Secretary of State John Kerry offered qualified praise for Syrian President Bashar al-Assad Monday, after the Syrian government complied with efforts to destroy its chemical weapons stockpiles.
Secretary of State John Kerry offered qualified praise for Syrian President Bashar al-Assad Monday, after the Syrian government began efforts to destroy its chemical weapons stockpiles in accordance with a U.N. resolution passed last month.
Kerry said he was “very pleased” with the developments and called the action stemming from the resolution “a terrific example of global cooperation.”
“I think it is also credit to the Assad regime for complying rapidly as they are supposed to,” Kerry said in Bali, Indonesia, where he is attending an APEC Economic Leaders’ Meeting. He went in place of President Obama, who remained in Washington as the government shutdown enters its second week.
“Now, I am not going to vouch today for what happens months down the road.
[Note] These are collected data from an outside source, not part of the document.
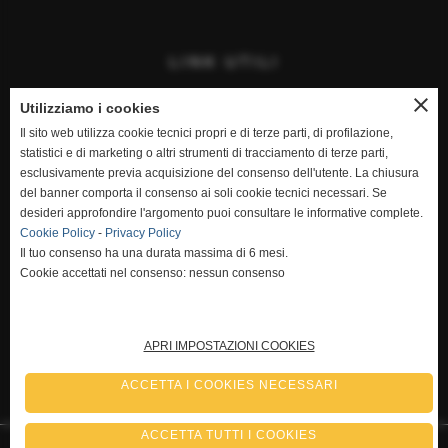
LINK UTILI
close
Home
Utilizziamo i cookies
Il sito web utilizza cookie tecnici propri e di terze parti, di profilazione,
Contattaci
statistici e di marketing o altri strumenti di tracciamento di terze parti,
esclusivamente previa acquisizione del consenso dell'utente. La chiusura
Privacy Policy
del banner comporta il consenso ai soli cookie tecnici necessari. Se
desideri approfondire l'argomento puoi consultare le informative complete.
Cookie Policy
Cookie Policy
-
Privacy Policy
Il tuo consenso ha una durata massima di 6 mesi.
Mappa del sito web
Cookie accettati nel consenso: nessun consenso
APRI IMPOSTAZIONI COOKIES
ACCETTA I COOKIES NECESSARI
ACCETTA TUTTI I COOKIES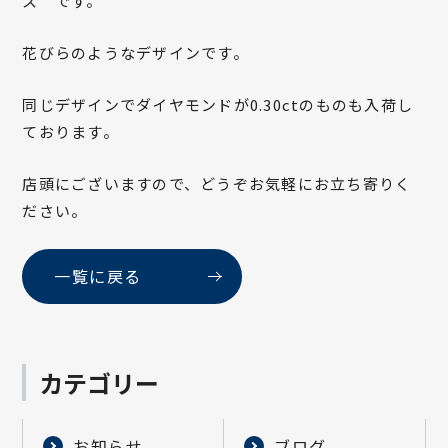
ス です。
花びらのようなデザインです。
同じデザインでダイヤモンドが0.30ctのものも入荷し
ております。
店頭にございますので、どうぞお気軽にお立ち寄りく
ださい。
一覧に戻る
カテゴリー
お知らせ
ブログ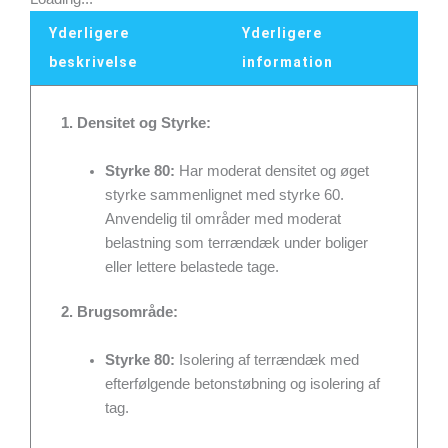
265x1200x1200mm
Yderligere
Yderligere
2,88
m2/pk
beskrivelse
information
antal
1. Densitet og Styrke:
Styrke 80:
Har moderat densitet og øget
styrke sammenlignet med styrke 60.
Anvendelig til områder med moderat
belastning som terrændæk under boliger
eller lettere belastede tage.
2. Brugsområde:
Styrke 80:
Isolering af terrændæk med
efterfølgende betonstøbning og isolering af
tag.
But it is a good beginning and we should welcome a good beginning,” Kerry said.
The U.S. government, along with other western nations, blames Assad for a chemical attack waged in the suburbs of Damascus that killed nearly 1,500 Syrians, including more than 400 children.
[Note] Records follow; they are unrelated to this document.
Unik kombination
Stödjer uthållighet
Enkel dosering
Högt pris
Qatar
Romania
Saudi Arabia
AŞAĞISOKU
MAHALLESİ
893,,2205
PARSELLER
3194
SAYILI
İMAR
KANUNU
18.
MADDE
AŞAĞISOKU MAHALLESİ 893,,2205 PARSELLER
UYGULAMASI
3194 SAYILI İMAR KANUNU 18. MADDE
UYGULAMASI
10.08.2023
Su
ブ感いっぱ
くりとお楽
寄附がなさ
International weapons inspections teams confirmed the use of sarin nerve gas in that attack.
Assad and his government’s main ally, Russia, maintain that the weapons were used by anti-government forces.
“The picture you’re painting of me as someone who kills his own people is (false),” Assad said in an interview with Germany’s Der Spiegel magazine published over the weekend.
More than 100,000 people have been killed in Syria’s two-and-a-half year old civil war, and more than two million have fled their homeland as refugees, with millions more displaced within Syria. The U.N. estimates that the number of Syrian refugees will exceed 5 million by the end of next year.
International weapons experts began destroying Syria’s chemical arsenal on Sunday, in accordance with the Nov. 1 deadline set by the U.N. last month to eliminate the government’s ability to manufacture the weapons. The U.N. mandate set an aggressive one-year goal for the complete destruction or removal of the chemical stockpiles from Syria.
In an interview with Turkey’s Halk TV last week, Assad demurred on whether he would seek another seven-year term when his expires next year, but said, “If I have a feeling that the Syrian people want me to be president in the coming period, I will run for the post. If the answer is no, I will not run and don’t see a problem in that.”
Obama has repeatedly called for Assad to step down, though he stressed that the purpose of potential U.S.-led military strikes would not be regime change. After months of delay, the U.S. began sending small arms, vehicles and medical supplies to bolster the rebel forces.
In remarks to press on the sidelines of the Bali economic summit, Kerry and his Russian counterpart Sergey Lavrov expressed optimism about a peace conference scheduled for mid-November in Geneva. The Syrian government has agreed to attend, according to Lavrov, who urged the U.S. and other supporters to bring a rebel coalition to the negotiating table.